An awesome pack! I feel justified with this description…
Size: 6000 in3
Number of Pockets: 2
Max. Load Carried: 75 lbs
Height of Owner: 6' 2"
Price Paid: $550
An awesome pack! I feel justified with this description after two years of use. First, the pack is extremely comfortable (should be expected of a custom build), I would say the best hipbelt and best load lifter design on the market. Heavy loads have taken their toll on my feet and knees, but never my back, hip bones or shoulders.
Second, this model is actually larger than I need. I graduated up from my Kelty Radial Sherpa which was rated at 6000 cu.in. too, but the Inex is much bigger (perhaps the extension collar is included in the Kelty's volume and not the McHale's?). Anyway, I have plenty of space to play family sherpa or carry my own on 2 week trips without the need for resupply (trust me, resupply if you can and avoid the weight). Yet even only partially full, the compression straps easily take up all the bulk and the load remains stable.
Third the side pockets. These are actually a useful size with an attachment scheme that helps to compress/stabilize the load.
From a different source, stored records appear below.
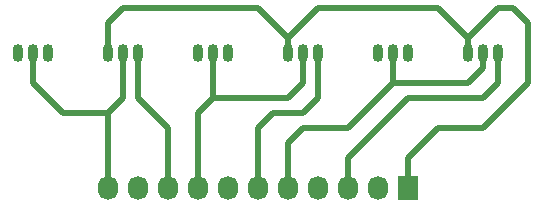
<source format=gbr>
G04 #@! TF.FileFunction,Copper,L1,Top,Signal*
%FSLAX46Y46*%
G04 Gerber Fmt 4.6, Leading zero omitted, Abs format (unit mm)*
G04 Created by KiCad (PCBNEW 0.201509111501+6183~30~ubuntu14.04.1-product) date Mon 14 Sep 2015 02:56:09 PM CDT*
%MOMM*%
G01*
G04 APERTURE LIST*
%ADD10C,0.100000*%
%ADD11R,1.727200X2.032000*%
%ADD12O,1.727200X2.032000*%
%ADD13O,0.899160X1.501140*%
%ADD14C,0.508000*%
G04 APERTURE END LIST*
D10*
D11*
X156210000Y-138430000D03*
D12*
X153670000Y-138430000D03*
X151130000Y-138430000D03*
X148590000Y-138430000D03*
X146050000Y-138430000D03*
X143510000Y-138430000D03*
X140970000Y-138430000D03*
X138430000Y-138430000D03*
X135890000Y-138430000D03*
X133350000Y-138430000D03*
X130810000Y-138430000D03*
D13*
X124460000Y-127000000D03*
X125730000Y-127000000D03*
X123190000Y-127000000D03*
X162560000Y-127000000D03*
X163830000Y-127000000D03*
X161290000Y-127000000D03*
X154940000Y-127000000D03*
X156210000Y-127000000D03*
X153670000Y-127000000D03*
X147320000Y-127000000D03*
X148590000Y-127000000D03*
X146050000Y-127000000D03*
X139700000Y-127000000D03*
X140970000Y-127000000D03*
X138430000Y-127000000D03*
X132080000Y-127000000D03*
X133350000Y-127000000D03*
X130810000Y-127000000D03*
D14*
X161290000Y-125730000D02*
X163830000Y-123190000D01*
X156210000Y-135890000D02*
X156210000Y-138430000D01*
X158750000Y-133350000D02*
X156210000Y-135890000D01*
X162560000Y-133350000D02*
X158750000Y-133350000D01*
X166370000Y-129540000D02*
X162560000Y-133350000D01*
X166370000Y-124460000D02*
X166370000Y-129540000D01*
X165100000Y-123190000D02*
X166370000Y-124460000D01*
X163830000Y-123190000D02*
X165100000Y-123190000D01*
X146050000Y-125730000D02*
X148590000Y-123190000D01*
X161290000Y-125730000D02*
X161290000Y-127000000D01*
X158750000Y-123190000D02*
X161290000Y-125730000D01*
X148590000Y-123190000D02*
X158750000Y-123190000D01*
X130810000Y-127000000D02*
X130810000Y-124460000D01*
X146050000Y-125730000D02*
X146050000Y-127000000D01*
X143510000Y-123190000D02*
X146050000Y-125730000D01*
X132080000Y-123190000D02*
X143510000Y-123190000D01*
X130810000Y-124460000D02*
X132080000Y-123190000D01*
X151130000Y-138430000D02*
X151130000Y-135890000D01*
X163830000Y-129540000D02*
X163830000Y-127000000D01*
X162560000Y-130810000D02*
X163830000Y-129540000D01*
X156210000Y-130810000D02*
X162560000Y-130810000D01*
X151130000Y-135890000D02*
X156210000Y-130810000D01*
X146050000Y-138430000D02*
X146050000Y-134620000D01*
X151130000Y-133350000D02*
X154940000Y-129540000D01*
X147320000Y-133350000D02*
X151130000Y-133350000D01*
X146050000Y-134620000D02*
X147320000Y-133350000D01*
X154940000Y-129540000D02*
X161290000Y-129540000D01*
X162560000Y-128270000D02*
X162560000Y-127000000D01*
X161290000Y-129540000D02*
X162560000Y-128270000D01*
X154940000Y-129540000D02*
X154940000Y-127000000D01*
X143510000Y-138430000D02*
X143510000Y-133350000D01*
X148590000Y-130810000D02*
X148590000Y-127000000D01*
X147320000Y-132080000D02*
X148590000Y-130810000D01*
X144780000Y-132080000D02*
X147320000Y-132080000D01*
X143510000Y-133350000D02*
X144780000Y-132080000D01*
X139700000Y-130810000D02*
X146050000Y-130810000D01*
X147320000Y-129540000D02*
X147320000Y-127000000D01*
X146050000Y-130810000D02*
X147320000Y-129540000D01*
X138430000Y-138430000D02*
X138430000Y-132080000D01*
X139700000Y-130810000D02*
X139700000Y-127000000D01*
X138430000Y-132080000D02*
X139700000Y-130810000D01*
X135890000Y-138430000D02*
X135890000Y-133350000D01*
X133350000Y-130810000D02*
X133350000Y-127000000D01*
X135890000Y-133350000D02*
X133350000Y-130810000D01*
X130810000Y-132080000D02*
X127000000Y-132080000D01*
X124460000Y-129540000D02*
X124460000Y-127000000D01*
X127000000Y-132080000D02*
X124460000Y-129540000D01*
X130810000Y-138430000D02*
X130810000Y-132080000D01*
X132080000Y-130810000D02*
X132080000Y-127000000D01*
X130810000Y-132080000D02*
X132080000Y-130810000D01*
M02*

</source>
Fourth, no frame sheet. The McHale has 2 stiff aluminum stays with an additional cross member below the hipbelt. There is no need for a framesheet which seems to help breathability.
Fifth, the top pocket/flap. Removable and large enough to be practical as fanny pack for those side trips. With a built in hip belt of it's own it gets used almost every trip and many of my dayhikes in between.
Last of all, this pack is built to last. Two years of rough use, all it has to show are a few dirty spots.
Lots of money, yes. But if you are in the dough enough or in the use enough to afford or demand a Dana (for instance), the custom fit, the construction, and the load carrying ability definitely make the McHale worth it.
I just got back from McKinley. The McHale pack performed…
Number of Pockets: 2 + 2 Sides & 1 Top
Max. Load Carried: 105 lbs
Height of Owner: 6'0"
Price Paid: $554
I just got back from McKinley. The McHale pack performed flawlessly. I put a lot of time and effort into looking for a pack for this trip. My original goal was to find a large, really light pack (under 5 lbs). I only found one and it was NOT comfortable @ over 70 lbs. My main concern with the McHale (other than the price) was its weight (over 8 lbs). My worries were completely unfounded. The McHale carries big loads better than any pack around (I looked at many different options). It has room for EVERYTHING and then some I was always able to fit in that last item of group gear. I went with the large side pockets (they come in two sizes). They are HUGE! I was able to fit a three man (wild country) tent into one pocket. The suspension system work as advertised, like a dream. You can place all the weight on your hips or on a combination of hips and shoulders. I wore this pack for over 15 hours on summit day and hardly even knew I had it on. If you are in the market for a BIG, STURDY and above all else COMFORTABLE pack, you cannot go wrong with the McHale. It costs a bit more, but it is worth it.
This is the best pack I have ever seen. It compresses…
Size: 6500-7500 (Huge)
Number of Pockets: 2
Max. Load Carried: 65lb.
Height of Owner: 5'10"
Price Paid: $475 (on sale 100$)
This is the best pack I have ever seen. It compresses to a 3500 cubic inch daypack that I used for Tuckerman Ravine in early May. I carried 60 lbs (I am not one of those guys who lies about weight, I actually weighed the pack at the base of Mt. Washington) without the two aluminum stays in the pack and I was very comfortable. Very versatile pack, the fanny pack makes a good daypack. The suspension system holds a lot of weight. I have no idea how much it can carry. However, the suspension takes a while to get used to, due to the unique system.
There are a lot of little extras on the pack that you can't get anywhere else, such as a foam padding on the pack that turns into a nice seat, and twin buckles on the hip belt. I felt no weight on my shoulder, it all was transferred to my hips. McHale is in a class of its own.